The elements of fraud are a misrepresentation, knowledge of its falsity, intent to defraud, i.e., to induce reliance, justifiable reliance, and resulting damage. (Watts v. Crocker–Citizens National Bank (1982) 132 Cal.App.3d 516, 522, fn. 2, 183 Cal.Rptr. 304.) The elements of negligent misrepresentation, a form of deceit, are misrepresentation of a past or existing material fact, without reasonable ground for believing it to be true, and with intent to induce another's reliance on the fact misrepresented; ignorance of the truth and justifiable reliance on the misrepresentation by the party to whom it was directed; and resulting damage. (Fox v. Pollack (1986) 181 Cal.App.3d 954, 962, 226 Cal.Rptr. 532.) The first and second causes of action of the cross-complaint allege each of the elements of fraud and negligent misrepresentation, respectively. To the extent the two theories of recovery are inconsistent, HBL is not thereby barred from pleading both.3 (See Roberts v. Ball, Hunt, Hart, Brown & Baerwitz, supra, 57 Cal.App.3d 104, 110, 128 Cal.Rptr. 901.)
The third and fourth causes of action of the cross complaint (labeled, respectively, “implied indemnity” and “apportionment”) allege: HBL was served with the complaint in this action wherein it is alleged that HBL is liable to plaintiff Austin for damages. The damages, if any, sustained by plaintiff were caused entirely by the acts and omissions of cross-defendants in negligently and/or fraudulently performing their duty as lawyers for plaintiff; any negligence and unlawful conduct on the part of HBL was passive and secondary to the negligence and unlawful conduct of cross-defendants. If HBL is found liable to plaintiff in the main action it is entitled to reasonable costs and expenses incurred in this lawsuit (third cause of action) and indemnification by cross-defendants for that portion of plaintiff's damages caused by them (fourth cause of action). “Although there can be no indemnity without joint and several liability by the prospective indemnitor and indemnitee [citation], indemnity does not require a ‘special’ relationship between the cotortfeasors. [Citation.] It only requires a significant difference in the kind or quality of the conduct of each tortfeasor.” (Cicone v. URS Corp., supra, 183 Cal.App.3d 194, 212, 227 Cal.Rptr. 887.) The allegations of the third and fourth causes of action satisfy that requirement.
The demurrer was improperly sustained as to each cause of action of the cross-complaint.
The judgment dismissing the cross-complaint as to cross-defendant J & M is reversed. The trial court is directed to overrule J & M's demurrer to the cross-complaint and allow J & M a reasonable time within which to file an answer thereto. HBL shall recover its costs on appeal.

*Things to do:*
1. According to the court opinion, what is the only thing indemnity requires between cotortfeasors?
2. Extend the court opinion beyond its final sentence, keeping its formal judicial style.
The data that follow come from a separate, unrelated source.

(Stored entries)
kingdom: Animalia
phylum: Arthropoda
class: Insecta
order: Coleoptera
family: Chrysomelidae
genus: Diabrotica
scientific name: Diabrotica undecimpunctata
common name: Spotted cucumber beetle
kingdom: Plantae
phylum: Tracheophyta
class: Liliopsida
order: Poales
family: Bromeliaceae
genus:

*Task-by-task answers:*
1. A significant difference in the kind or quality of the conduct of each tortfeasor.

2.
1. Actually HBL purports to appeal from the order sustaining demurrer without leave to amend. An order sustaining a demurrer is not appealable; the appeal must be taken from the ensuing judgment of dismissal. (Lavine v. Jessup (1957) 48 Cal.2d 611, 614, 311 P.2d 8.) It does not appear from the record on appeal that a judgment of dismissal was entered on the cross-complaint. However, in order to reach the merits of the appeal, we deem the order sustaining the demurrer to incorporate a judgment dismissing the cross-complaint as to J & M and treat the notice of appeal as applying to the judgment. (Farmers Ins. Exchange v. State of California (1985) 175 Cal.App.3d 494, 499, 221 Cal.Rptr. 225; Munoz v. Davis (1983) 141 Cal.App.3d 420, 431, 190 Cal.Rptr. 400.)Because the sustaining of the demurrer left no issue to be decided between HBL and demurring cross-defendant J & M, the judgment of dismissal is appealable even though the cross-action is still pending as to cross-defendant Nathan Ucuzoglu. (Buckaloo v. Johnson (1975) 14 Cal.3d 815, 821, fn. 3, 122 Cal.Rptr. 745, 537 P.2d 865; Gilbert v. Sacramento Unified School Dist. (1968) 258 Cal.App.2d 505, 508, 65 Cal.Rptr. 913.)
2. The letter, written on stationery bearing the letterhead of J & M and signed by Ucuzoglu, read: “TO WHOM IT MAY CONCERN: [¶] I have reviewed the papers concerning the loan requested by Mrs. Austin through HOME BUDGET LOAN [sic ]. I have explained to her that a lien is to be placed on her residence located at 217 W. Coca Street, Compton, California. Also I have explained the terms and I am satisfied that she understands and wishes to proceed with the transaction.”
3. While duty is not an element of fraud in the traditional sense, a duty is owed to others to refrain from intentionally tortious conduct. Accordingly, any inference arising from the trial court's order sustaining the demurrer that the element of duty bars HBL's cause of action for fraud is not supported by law. (See Cicone v. URS Corp. (1986) 183 Cal.App.3d 194, 202, 227 Cal.Rptr. 887.)
LILLIE, Presiding Justice.
FRED WOODS and NEWMAN,* JJ., concur.